Why? A researcher on the 2015 study told the Hechinger Report’s Jill Barshay that other factors in college admissions decisions—like extracurricular activities and advanced coursework—tend to privilege the same students who score high on tests. The more recent study noted that the same is often true of subjective criteria like letters of recommendation. That suggests that even if an institution goes so far as to bar admissions officers from considering test scores, as the massive University of California system has done, student bodies are unlikely to become significantly more diverse.

Tests could help colleges diversify, but that would require a different kind of test—plus a rethinking of much of the K-12 curriculum and of standard approaches to teaching. The roots of this problem run deep.

 
The Iowa regents have voted to make the SAT and ACT optional at all 3 state universities (Iowa, Iowa State, and University of Northern Iowa).

[Excerpts]

The Iowa Board of Regents unanimously voted on Wednesday to make the ACT and SAT optional in the state.

The tests first became optional due to the pandemic, but that change will now be permanent after the board's decision. Students applying to Iowa's three public universities, University of Northern Iowa, University of Iowa, and Iowa State University, will no longer be required to take one of the standardized tests.

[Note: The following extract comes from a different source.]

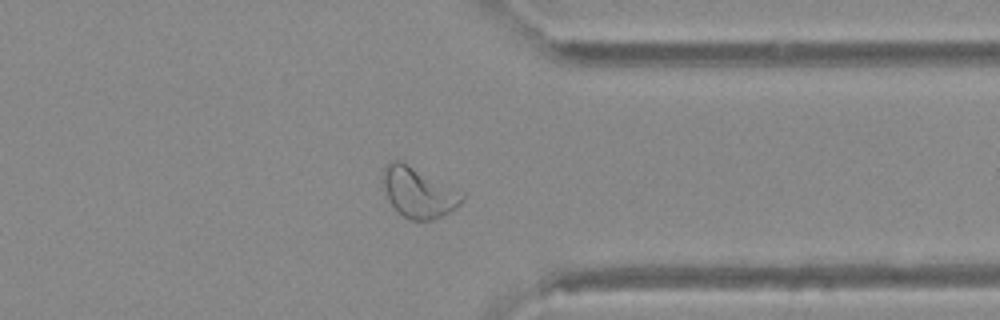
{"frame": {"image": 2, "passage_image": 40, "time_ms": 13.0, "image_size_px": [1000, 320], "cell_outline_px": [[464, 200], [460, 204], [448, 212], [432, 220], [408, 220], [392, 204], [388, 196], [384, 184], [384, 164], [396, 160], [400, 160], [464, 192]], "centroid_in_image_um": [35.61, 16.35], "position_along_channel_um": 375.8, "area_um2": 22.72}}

"The goal of this request that's before you is to enable an alternative pathway that will really just give the admissions offices flexibility to make admissions decisions in the absence of an ACT or SAT score," BOR Chief Academic Officer Rachael Boon said to the board.

The universities will still use the Regent Admission Index, which combines a student's high school GPA and core college prep courses with an ACT score. Boon says that will continue to be the primary pathway for automatic admissions of Iowa residents, but that an alternative pathway will now be available to make decisions without the scores.

Boon said that the BOR's Admissions Study Team found that the ACT tests have "some value in predicting your GPA, but ultimately had a limited relationship to the likelihood of graduation." The BOR also had discussions with several high schools across the state about the change.

Nationally, many universities have decided to make these tests optional, and board members agreed that following this trend keeps them competitive. Boon said that the decision isn't about devaluing the ACT, but more about recognizing the different options for admissions.